Скалон передал Достацкому, что как только подполковник Соколов разберется с неотложными делами, то сразу же сообщит, где и когда он готов дать сатисфакцию.
Я не боялся и не тянул время. Сестра и Скобелев прислали мне приглашение на свадьбу, и мне совсем не хотелось портить Полине и Мише такой чудесный день. Пусть венчаются и уезжают в медовый месяц, пусть уезжают туда, где жизнь беззаботна и радостна, а я тем временем встречусь с Достацким.
Венчание происходило в Москве, в храме «Большое Вознесение» у Никитских ворот. Когда-то здесь происходила аналогичная процедура, в которой принимали участие Александр Пушкин и Наталья Гончарова.
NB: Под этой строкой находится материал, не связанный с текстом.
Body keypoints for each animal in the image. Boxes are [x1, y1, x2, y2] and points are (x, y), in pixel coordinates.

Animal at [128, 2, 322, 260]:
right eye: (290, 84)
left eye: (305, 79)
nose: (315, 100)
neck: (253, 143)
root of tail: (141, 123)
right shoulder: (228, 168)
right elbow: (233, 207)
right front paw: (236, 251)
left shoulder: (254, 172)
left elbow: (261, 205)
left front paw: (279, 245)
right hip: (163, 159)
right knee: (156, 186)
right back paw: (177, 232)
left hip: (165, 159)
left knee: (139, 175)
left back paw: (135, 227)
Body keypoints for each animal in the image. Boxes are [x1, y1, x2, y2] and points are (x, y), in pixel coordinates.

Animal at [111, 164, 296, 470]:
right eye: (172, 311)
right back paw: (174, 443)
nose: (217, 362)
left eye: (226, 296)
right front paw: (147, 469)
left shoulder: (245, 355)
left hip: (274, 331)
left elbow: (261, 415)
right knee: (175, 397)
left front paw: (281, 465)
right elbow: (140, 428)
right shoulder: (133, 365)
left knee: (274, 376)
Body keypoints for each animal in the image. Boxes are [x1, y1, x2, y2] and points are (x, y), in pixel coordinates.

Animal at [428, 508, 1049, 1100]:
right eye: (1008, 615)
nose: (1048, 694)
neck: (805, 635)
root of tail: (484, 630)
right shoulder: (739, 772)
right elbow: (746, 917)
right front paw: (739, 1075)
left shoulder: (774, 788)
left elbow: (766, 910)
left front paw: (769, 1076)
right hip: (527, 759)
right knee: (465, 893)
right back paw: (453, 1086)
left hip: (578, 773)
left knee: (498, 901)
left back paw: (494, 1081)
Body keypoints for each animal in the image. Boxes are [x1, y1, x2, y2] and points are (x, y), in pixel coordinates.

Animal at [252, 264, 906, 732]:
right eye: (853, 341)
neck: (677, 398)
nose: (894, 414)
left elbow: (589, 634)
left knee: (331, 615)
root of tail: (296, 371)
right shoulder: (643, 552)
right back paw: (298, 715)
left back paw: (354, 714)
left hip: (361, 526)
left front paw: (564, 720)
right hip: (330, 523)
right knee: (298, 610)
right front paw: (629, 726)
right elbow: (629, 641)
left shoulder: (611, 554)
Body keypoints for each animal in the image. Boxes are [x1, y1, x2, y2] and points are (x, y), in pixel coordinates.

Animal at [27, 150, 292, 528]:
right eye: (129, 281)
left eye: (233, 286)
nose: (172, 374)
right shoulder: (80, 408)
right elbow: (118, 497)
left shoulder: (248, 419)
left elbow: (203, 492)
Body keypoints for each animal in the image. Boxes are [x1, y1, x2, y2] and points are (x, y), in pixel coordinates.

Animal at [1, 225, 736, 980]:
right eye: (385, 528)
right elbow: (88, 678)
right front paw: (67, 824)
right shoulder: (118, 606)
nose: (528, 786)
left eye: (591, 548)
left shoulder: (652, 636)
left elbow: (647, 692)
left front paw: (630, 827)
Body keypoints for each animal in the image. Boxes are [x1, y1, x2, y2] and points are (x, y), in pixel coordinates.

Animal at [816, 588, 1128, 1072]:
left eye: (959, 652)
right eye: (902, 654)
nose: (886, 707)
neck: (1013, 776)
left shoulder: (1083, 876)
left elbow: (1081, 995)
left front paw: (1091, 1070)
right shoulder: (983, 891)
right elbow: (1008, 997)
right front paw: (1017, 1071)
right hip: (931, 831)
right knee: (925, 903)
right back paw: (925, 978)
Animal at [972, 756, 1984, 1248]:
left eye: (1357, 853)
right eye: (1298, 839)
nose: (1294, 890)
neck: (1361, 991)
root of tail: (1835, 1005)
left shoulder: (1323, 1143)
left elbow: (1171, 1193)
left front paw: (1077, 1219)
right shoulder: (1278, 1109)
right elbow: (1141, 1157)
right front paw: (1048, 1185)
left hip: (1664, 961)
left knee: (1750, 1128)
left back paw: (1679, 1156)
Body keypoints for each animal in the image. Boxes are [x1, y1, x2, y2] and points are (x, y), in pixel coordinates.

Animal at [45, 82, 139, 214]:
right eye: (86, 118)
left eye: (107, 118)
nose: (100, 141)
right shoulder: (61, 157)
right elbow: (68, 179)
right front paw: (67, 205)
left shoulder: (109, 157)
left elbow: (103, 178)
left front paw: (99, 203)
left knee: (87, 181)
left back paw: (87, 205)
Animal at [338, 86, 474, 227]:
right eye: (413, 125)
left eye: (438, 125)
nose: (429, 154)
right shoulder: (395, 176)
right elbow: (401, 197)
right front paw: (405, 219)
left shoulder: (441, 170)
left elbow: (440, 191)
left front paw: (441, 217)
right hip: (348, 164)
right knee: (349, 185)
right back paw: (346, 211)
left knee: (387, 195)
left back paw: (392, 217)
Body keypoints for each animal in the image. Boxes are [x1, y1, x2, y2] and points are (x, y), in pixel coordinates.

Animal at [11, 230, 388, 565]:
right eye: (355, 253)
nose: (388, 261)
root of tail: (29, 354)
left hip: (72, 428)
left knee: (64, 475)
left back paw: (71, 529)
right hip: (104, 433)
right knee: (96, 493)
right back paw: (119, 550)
— Что-то ты плохо выглядишь, Миша, — заметила мама. Она, отец, Митька, я, ряд наших дальних родственников, Хмелевы и Старобогатовы представляли сторону невесты.
Скобелев позвал примерно столько же гостей. Отца, мать, сестру Надежду и ее мужа князя Белосельского-Белозерского, сестру Ольгу и ее мужа Шереметьева и еще одну, самую младшую сестру Зинаиду, а так же парочку боевых товарищей.
— Устал немного, — ответил я, улыбаясь через силу. Полина переживала самый счастливый день в своей жизни, и мой кислый вид явно не вписывался в атмосферу праздника. Сестра и так время от времени кидала в мою сторону пытливые взгляды. Естественно, семья знала о разрыве с Крицкой. Знала, но тактично молчала, не пытаясь залезть в душу.